Bevis stood up uneasily under the manger and Lanval tossed his head. Miles caught the gelding by the bridle and stroked his face, speaking to him soothingly. Hugh, regaining control of his anger, said, trying to be reasonable, “None of that’s happened yet and nothing says it’s going to.”

“It hasn’t happened yet,” Miles agreed very quietly. “And it may not. But it’s possible.”

“Not very,” Hugh insisted.

Miles straightened and began to back Lanval from the stall.

“Wait,” Hugh said. “Is George going with you or only Bevis?”

“Only Bevis. George is gone to the harvesting.”

“Then I’ll come with you, if you’ll wait while I fetch Foix and saddle him.” His tall-legged bay palfrey. Because he suddenly did not want Miles to ride out alone with himself this afternoon. Not alone with his dark thoughts anyway. “I haven’t been toward Ashstock for a while either and ought to see how the hunting seems that way.”

Miles did not frown against the thought, only looked momentarily surprised before-surprisingly-he smiled and said, “Hurry up, then.

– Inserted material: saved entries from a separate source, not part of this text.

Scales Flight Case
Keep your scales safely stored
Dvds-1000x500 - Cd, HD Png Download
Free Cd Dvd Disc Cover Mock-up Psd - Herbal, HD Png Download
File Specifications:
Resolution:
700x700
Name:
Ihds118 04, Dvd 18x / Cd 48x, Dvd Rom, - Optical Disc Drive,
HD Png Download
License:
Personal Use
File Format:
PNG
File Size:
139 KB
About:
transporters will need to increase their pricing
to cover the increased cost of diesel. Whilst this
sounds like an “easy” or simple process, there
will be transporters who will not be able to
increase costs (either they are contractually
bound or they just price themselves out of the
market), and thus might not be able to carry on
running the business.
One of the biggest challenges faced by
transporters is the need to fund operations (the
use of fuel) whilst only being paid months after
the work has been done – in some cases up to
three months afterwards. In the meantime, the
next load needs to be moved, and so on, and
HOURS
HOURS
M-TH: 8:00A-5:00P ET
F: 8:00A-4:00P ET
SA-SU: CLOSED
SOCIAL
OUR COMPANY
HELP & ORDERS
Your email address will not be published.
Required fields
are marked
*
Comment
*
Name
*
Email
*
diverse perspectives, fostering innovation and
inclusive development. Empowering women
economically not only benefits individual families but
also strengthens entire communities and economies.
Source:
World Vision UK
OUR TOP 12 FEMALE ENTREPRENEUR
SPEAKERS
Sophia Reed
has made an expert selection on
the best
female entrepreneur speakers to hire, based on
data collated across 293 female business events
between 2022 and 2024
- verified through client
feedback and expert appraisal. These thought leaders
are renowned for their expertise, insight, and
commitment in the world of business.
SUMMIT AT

The day won’t last forever.”

Despite of that, they made no haste on their ride, let the horses set their own easy, head-bobbing walk along one of the lesser trails through the forest’s green quiet, and did not talk at all themselves, the only sounds around them the soft fall of the horses’ hoofs on the trail’s bare earth and the softer whispering of the trees among the sunlight-flecked green shadows. And when they reached the Ashstock woods and talked a little, it was only about the five well-grown ash trees and an oak that Miles judged ready for cutting and how many trees could be planted to replace them. Hugh found out enough signs of deer to show there would likely be good hunting this way, and then in companionable silence they started homeward, still making no haste, so that by the time they rode out of the woods above the manor, the sun had slid from sight, leaving the green twilight sky feathered by a few high clouds turned gold from the vanished sun, and smoke from supper fires was rising lazily above the hall and village roofs. Home and supper, and afterward a quiet evening, and then bed. That, Hugh thought, was the way every day should end.

He remembered that day afterward, because, in its way, it was the last of the good ones.